Da Serrêta aos Biscoitos, do Pôrto Martins ás Lages, pelos Altares, pelo Raminho, por toda a redondeza da ilha, o mesmo entusiasmo pela festa, a mesma alegria de viver! Por bagagem do caminheiro, o saco do farnel e o lenço bordado sobre a gola da jaquêta. Cruzada no peito, a viola de dez pontos. No braço, á dependura, um guarda-sol de volta…
Pé descalço mordendo o pó, rôsto tismado que o chapéu abeiro nem sempre livra do sol - lá segue éle por atalhos e veredas, atravessando matos e baldios, a trepar escaleiras, a passar caminhos, derribando portais, .escancarando cancelas - em
demanda do arraial distante onde seus olhos anciosos o esperam, e onde um "catrina" frisado, de enorme cachaceira, promete entontecer o pôvo na balburdia dessa tarde poeirenta.

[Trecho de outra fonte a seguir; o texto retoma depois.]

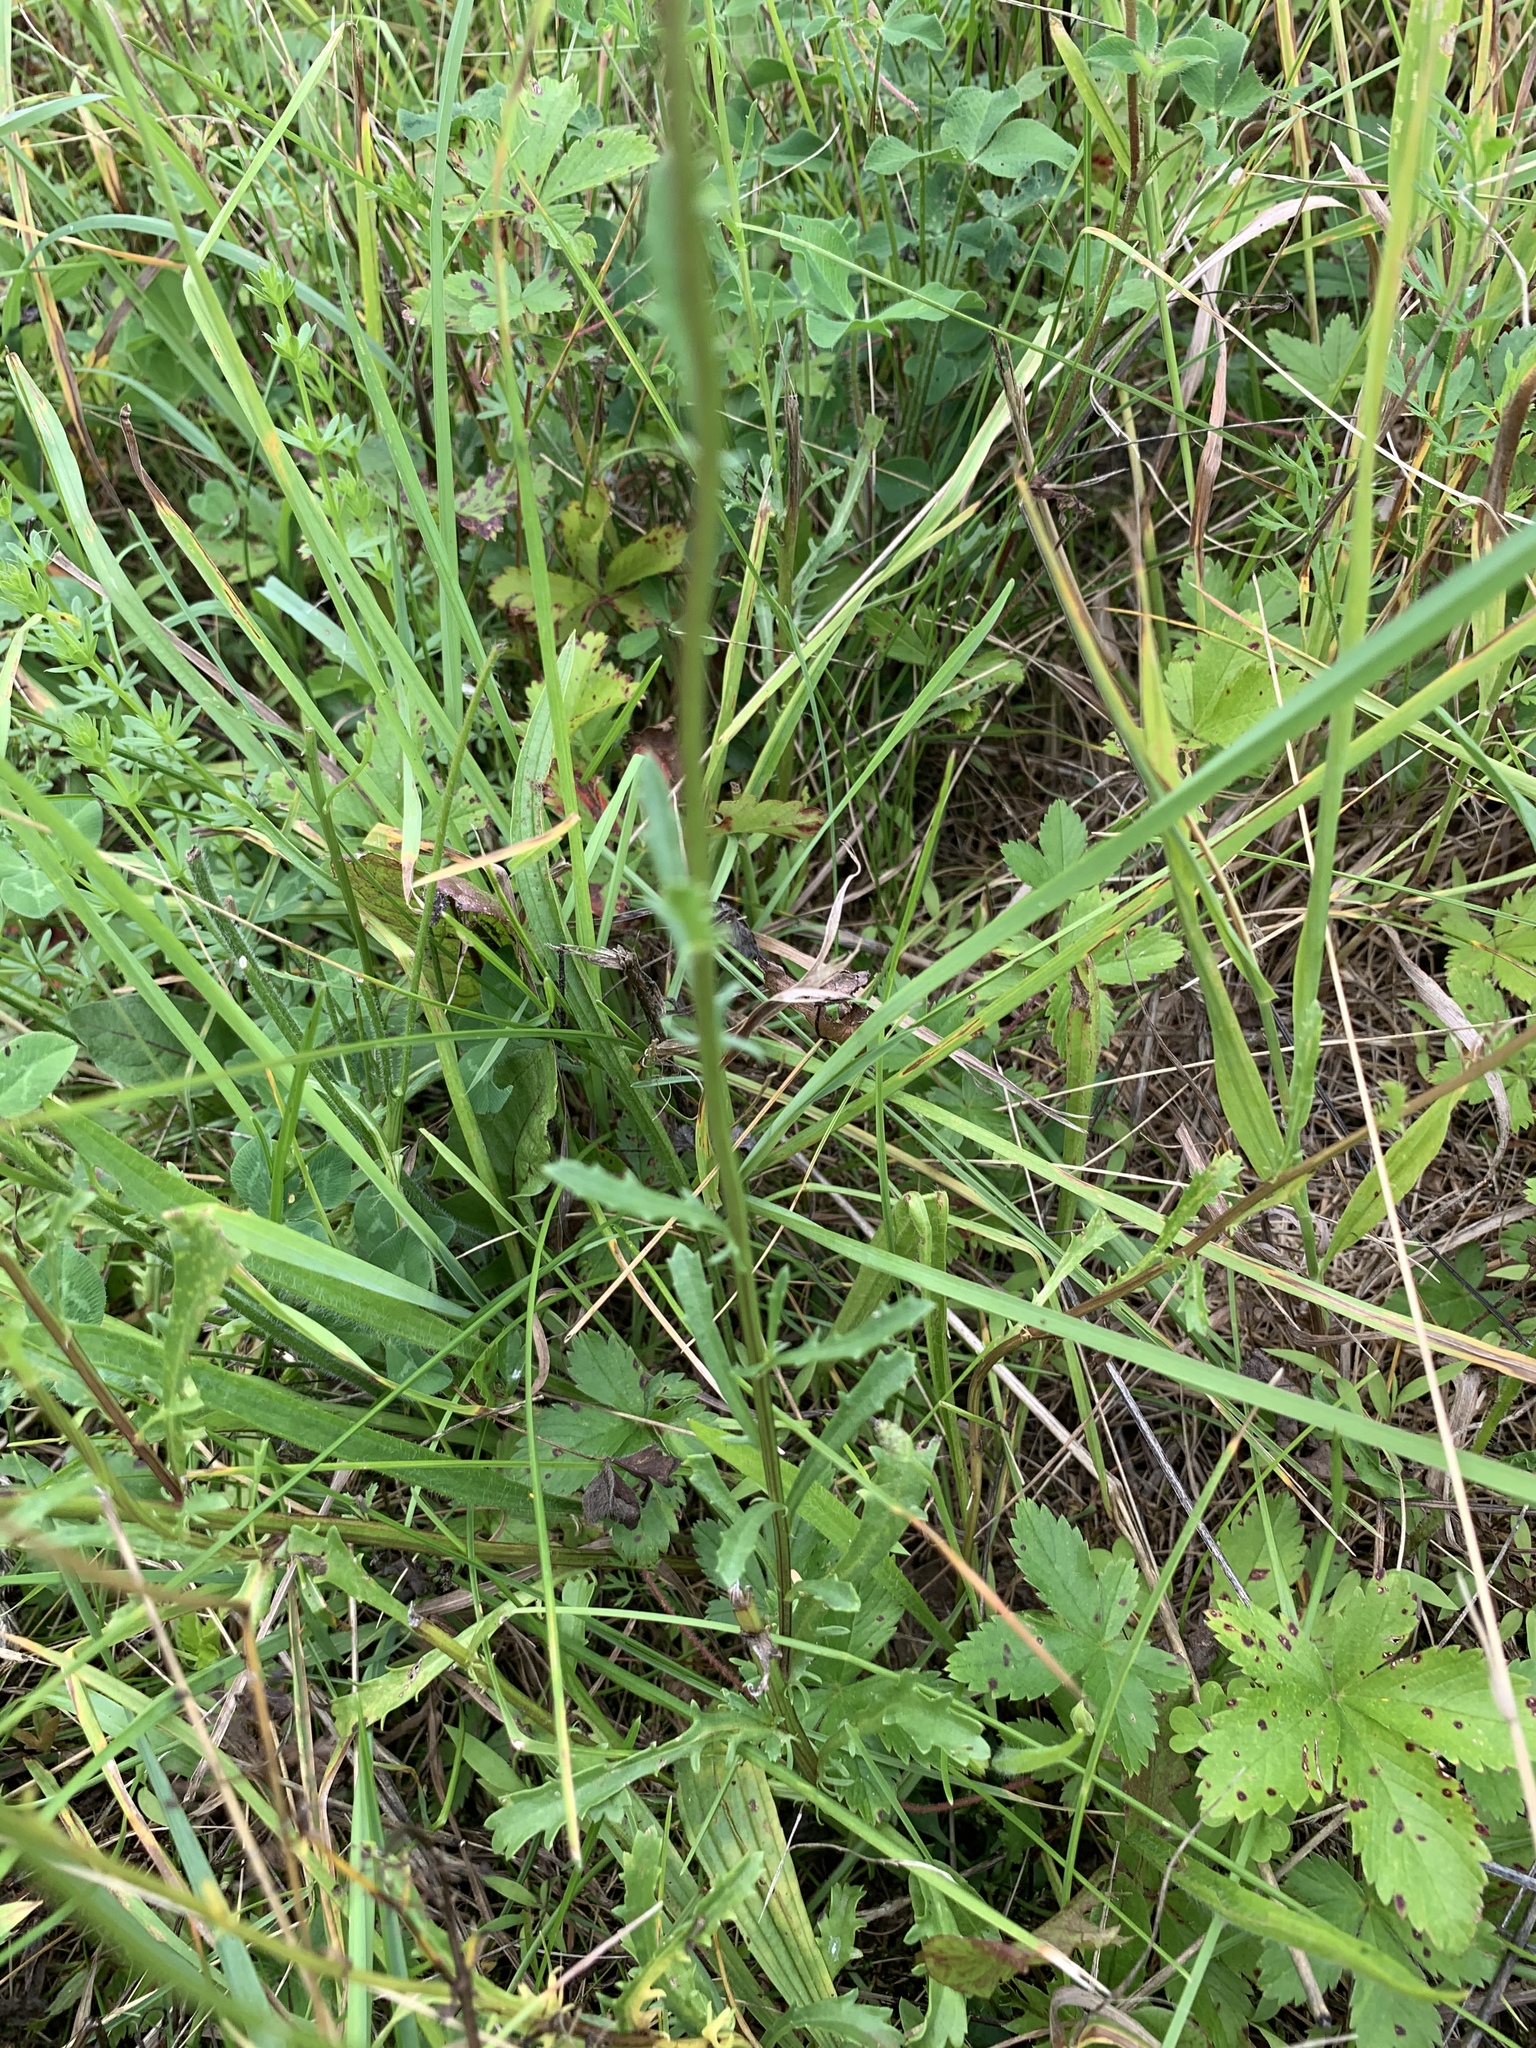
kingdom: Plantae
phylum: Tracheophyta
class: Magnoliopsida
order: Asterales
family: Asteraceae
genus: Leucanthemum
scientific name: Leucanthemum vulgare
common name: Oxeye daisy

O pôvo da Terceira! O pôvo das touradas e romarias!
como éle deixa transparecer a sua alma bôa nêstes folguedos em que entretem as horas de ócio, tão próprios do alegre feitio que o torna feliz, e que o distingue. por for¬ma notória, dos demais póvos do arquipélago!
Só privando com ele, auscultando-lhe o sentir de cada hora desde tempos de memória imorredoira, pode bem compreendêr-se a singular complexidabe do seu ver generoso e alegre nos bôdos e romarias. atrevido e audaz nas tourabas á corba, heroico e invencivel nas lutas pela Pátria! E se a Historia regista já, em páginas de glória aurifulgente, a sua impecavel conduta como valente português que sempre soube sê-lo, não ha, erguido bem alto ás excelsas virtudes do seu carácter, um monumento que ateste, completando-as, todas as modalidades da sua alma - na vida pacífica dos campos, na aventurosa existência de longes terras, ou nas diversões em que procura suavisar a amargura do seu viver laborioso e honrado.
E só assim, por um completo conhecimento da sua existencia íntima, poderia bem ajuizar-se do valôr que representa como pôvo, em que as qualidades da velha Raça transparecem, nítidas e precisas, como nas épocas longínquas dum Portugal Maior!
È para que melhor te compreendam - ó Povo da minha terra! que eu escrevo estas páginas da tua vida simples - páginas íntimas de recordação e de saudade, que lá longe, nas terras distantes onde elas te chegarem, levarão á imprecisão dos teus pensamentos a viva luz dos dias claros, de sol alto e mar azul, que são o retrato fiel da tua consciência límpida de honrado Açoreano e Português!"
                                                                                                           João Ilheu 
in, digamos que um prefácio para "TOURADAS E ROMARIAS", da sua autoria publicado em 1929 

É absolutamente necessário que façamos algum esforço por nos situarmos nos anos vinte ou trinta do século passado, para podermos reconhecer o valor deste texto, que deixa bem claro que João Ilheu conhecia muito bem o POVO.